Available records
====

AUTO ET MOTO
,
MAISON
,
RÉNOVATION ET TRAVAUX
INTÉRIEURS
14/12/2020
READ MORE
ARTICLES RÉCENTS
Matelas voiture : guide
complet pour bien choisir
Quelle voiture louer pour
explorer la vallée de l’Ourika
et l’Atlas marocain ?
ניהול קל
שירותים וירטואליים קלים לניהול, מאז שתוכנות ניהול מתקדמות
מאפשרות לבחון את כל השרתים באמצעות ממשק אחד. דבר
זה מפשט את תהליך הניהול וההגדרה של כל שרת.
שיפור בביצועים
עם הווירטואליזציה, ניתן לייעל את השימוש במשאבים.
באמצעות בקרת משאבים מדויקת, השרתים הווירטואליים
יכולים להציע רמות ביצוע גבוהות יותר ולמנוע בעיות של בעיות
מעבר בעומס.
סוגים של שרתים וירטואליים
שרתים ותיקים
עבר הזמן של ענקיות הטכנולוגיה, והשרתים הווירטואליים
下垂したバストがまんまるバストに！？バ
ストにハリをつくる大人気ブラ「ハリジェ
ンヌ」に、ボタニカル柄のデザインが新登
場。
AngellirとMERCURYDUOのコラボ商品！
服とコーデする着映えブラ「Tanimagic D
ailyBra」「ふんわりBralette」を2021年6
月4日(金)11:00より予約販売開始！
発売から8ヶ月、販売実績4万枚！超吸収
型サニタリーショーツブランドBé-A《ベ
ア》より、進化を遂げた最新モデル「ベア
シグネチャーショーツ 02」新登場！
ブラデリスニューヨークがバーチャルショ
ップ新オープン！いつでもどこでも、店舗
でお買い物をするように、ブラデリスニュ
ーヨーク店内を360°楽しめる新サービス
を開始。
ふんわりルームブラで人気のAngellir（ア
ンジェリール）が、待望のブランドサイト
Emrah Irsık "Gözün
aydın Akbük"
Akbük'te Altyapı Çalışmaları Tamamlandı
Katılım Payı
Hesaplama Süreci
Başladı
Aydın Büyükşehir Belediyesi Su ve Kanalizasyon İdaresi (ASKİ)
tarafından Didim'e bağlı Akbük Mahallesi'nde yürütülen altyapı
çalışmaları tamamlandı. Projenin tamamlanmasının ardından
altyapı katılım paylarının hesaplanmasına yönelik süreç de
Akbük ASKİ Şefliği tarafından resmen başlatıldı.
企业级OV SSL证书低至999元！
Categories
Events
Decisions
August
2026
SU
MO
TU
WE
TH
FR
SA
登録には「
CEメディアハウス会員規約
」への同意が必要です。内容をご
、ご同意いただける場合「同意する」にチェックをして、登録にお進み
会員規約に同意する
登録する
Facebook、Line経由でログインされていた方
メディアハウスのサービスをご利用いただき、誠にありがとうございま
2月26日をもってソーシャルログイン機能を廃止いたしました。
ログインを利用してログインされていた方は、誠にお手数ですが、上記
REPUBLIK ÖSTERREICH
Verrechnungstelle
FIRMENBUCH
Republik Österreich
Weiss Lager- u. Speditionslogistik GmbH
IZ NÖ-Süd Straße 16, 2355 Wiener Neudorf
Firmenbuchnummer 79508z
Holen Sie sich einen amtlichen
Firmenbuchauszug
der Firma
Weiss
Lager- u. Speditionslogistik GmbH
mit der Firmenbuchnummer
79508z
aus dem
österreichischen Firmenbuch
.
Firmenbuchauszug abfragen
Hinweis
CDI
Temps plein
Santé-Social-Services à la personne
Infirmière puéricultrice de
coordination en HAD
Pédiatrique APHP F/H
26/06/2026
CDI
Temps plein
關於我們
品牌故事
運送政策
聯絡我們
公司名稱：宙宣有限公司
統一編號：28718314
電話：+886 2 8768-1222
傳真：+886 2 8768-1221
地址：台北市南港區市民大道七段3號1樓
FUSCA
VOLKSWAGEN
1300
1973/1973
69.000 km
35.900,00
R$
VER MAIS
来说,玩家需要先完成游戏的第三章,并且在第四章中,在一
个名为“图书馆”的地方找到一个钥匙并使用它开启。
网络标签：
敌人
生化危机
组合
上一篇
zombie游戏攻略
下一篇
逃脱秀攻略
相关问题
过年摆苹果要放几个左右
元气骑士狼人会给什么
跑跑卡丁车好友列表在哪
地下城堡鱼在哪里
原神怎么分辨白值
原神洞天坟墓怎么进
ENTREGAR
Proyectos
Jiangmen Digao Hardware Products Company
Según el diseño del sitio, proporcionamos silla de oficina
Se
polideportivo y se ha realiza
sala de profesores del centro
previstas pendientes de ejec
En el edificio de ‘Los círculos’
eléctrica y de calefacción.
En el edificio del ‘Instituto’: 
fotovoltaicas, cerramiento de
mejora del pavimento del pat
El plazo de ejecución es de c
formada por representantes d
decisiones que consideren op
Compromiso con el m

====

What to work on
Your answer must be the records themselves, output again exactly.

Response for this exercise
AUTO ET MOTO
,
MAISON
,
RÉNOVATION ET TRAVAUX
INTÉRIEURS
14/12/2020
READ MORE
ARTICLES RÉCENTS
Matelas voiture : guide
complet pour bien choisir
Quelle voiture louer pour
explorer la vallée de l’Ourika
et l’Atlas marocain ?
ניהול קל
שירותים וירטואליים קלים לניהול, מאז שתוכנות ניהול מתקדמות
מאפשרות לבחון את כל השרתים באמצעות ממשק אחד. דבר
זה מפשט את תהליך הניהול וההגדרה של כל שרת.
שיפור בביצועים
עם הווירטואליזציה, ניתן לייעל את השימוש במשאבים.
באמצעות בקרת משאבים מדויקת, השרתים הווירטואליים
יכולים להציע רמות ביצוע גבוהות יותר ולמנוע בעיות של בעיות
מעבר בעומס.
סוגים של שרתים וירטואליים
שרתים ותיקים
עבר הזמן של ענקיות הטכנולוגיה, והשרתים הווירטואליים
下垂したバストがまんまるバストに！？バ
ストにハリをつくる大人気ブラ「ハリジェ
ンヌ」に、ボタニカル柄のデザインが新登
場。
AngellirとMERCURYDUOのコラボ商品！
服とコーデする着映えブラ「Tanimagic D
ailyBra」「ふんわりBralette」を2021年6
月4日(金)11:00より予約販売開始！
発売から8ヶ月、販売実績4万枚！超吸収
型サニタリーショーツブランドBé-A《ベ
ア》より、進化を遂げた最新モデル「ベア
シグネチャーショーツ 02」新登場！
ブラデリスニューヨークがバーチャルショ
ップ新オープン！いつでもどこでも、店舗
でお買い物をするように、ブラデリスニュ
ーヨーク店内を360°楽しめる新サービス
を開始。
ふんわりルームブラで人気のAngellir（ア
ンジェリール）が、待望のブランドサイト
Emrah Irsık "Gözün
aydın Akbük"
Akbük'te Altyapı Çalışmaları Tamamlandı
Katılım Payı
Hesaplama Süreci
Başladı
Aydın Büyükşehir Belediyesi Su ve Kanalizasyon İdaresi (ASKİ)
tarafından Didim'e bağlı Akbük Mahallesi'nde yürütülen altyapı
çalışmaları tamamlandı. Projenin tamamlanmasının ardından
altyapı katılım paylarının hesaplanmasına yönelik süreç de
Akbük ASKİ Şefliği tarafından resmen başlatıldı.
企业级OV SSL证书低至999元！
Categories
Events
Decisions
August
2026
SU
MO
TU
WE
TH
FR
SA
登録には「
CEメディアハウス会員規約
」への同意が必要です。内容をご
、ご同意いただける場合「同意する」にチェックをして、登録にお進み
会員規約に同意する
登録する
Facebook、Line経由でログインされていた方
メディアハウスのサービスをご利用いただき、誠にありがとうございま
2月26日をもってソーシャルログイン機能を廃止いたしました。
ログインを利用してログインされていた方は、誠にお手数ですが、上記
REPUBLIK ÖSTERREICH
Verrechnungstelle
FIRMENBUCH
Republik Österreich
Weiss Lager- u. Speditionslogistik GmbH
IZ NÖ-Süd Straße 16, 2355 Wiener Neudorf
Firmenbuchnummer 79508z
Holen Sie sich einen amtlichen
Firmenbuchauszug
der Firma
Weiss
Lager- u. Speditionslogistik GmbH
mit der Firmenbuchnummer
79508z
aus dem
österreichischen Firmenbuch
.
Firmenbuchauszug abfragen
Hinweis
CDI
Temps plein
Santé-Social-Services à la personne
Infirmière puéricultrice de
coordination en HAD
Pédiatrique APHP F/H
26/06/2026
CDI
Temps plein
關於我們
品牌故事
運送政策
聯絡我們
公司名稱：宙宣有限公司
統一編號：28718314
電話：+886 2 8768-1222
傳真：+886 2 8768-1221
地址：台北市南港區市民大道七段3號1樓
FUSCA
VOLKSWAGEN
1300
1973/1973
69.000 km
35.900,00
R$
VER MAIS
来说,玩家需要先完成游戏的第三章,并且在第四章中,在一
个名为“图书馆”的地方找到一个钥匙并使用它开启。
网络标签：
敌人
生化危机
组合
上一篇
zombie游戏攻略
下一篇
逃脱秀攻略
相关问题
过年摆苹果要放几个左右
元气骑士狼人会给什么
跑跑卡丁车好友列表在哪
地下城堡鱼在哪里
原神怎么分辨白值
原神洞天坟墓怎么进
ENTREGAR
Proyectos
Jiangmen Digao Hardware Products Company
Según el diseño del sitio, proporcionamos silla de oficina
Se
polideportivo y se ha realiza
sala de profesores del centro
previstas pendientes de ejec
En el edificio de ‘Los círculos’
eléctrica y de calefacción.
En el edificio del ‘Instituto’: 
fotovoltaicas, cerramiento de
mejora del pavimento del pat
El plazo de ejecución es de c
formada por representantes d
decisiones que consideren op
Compromiso con el m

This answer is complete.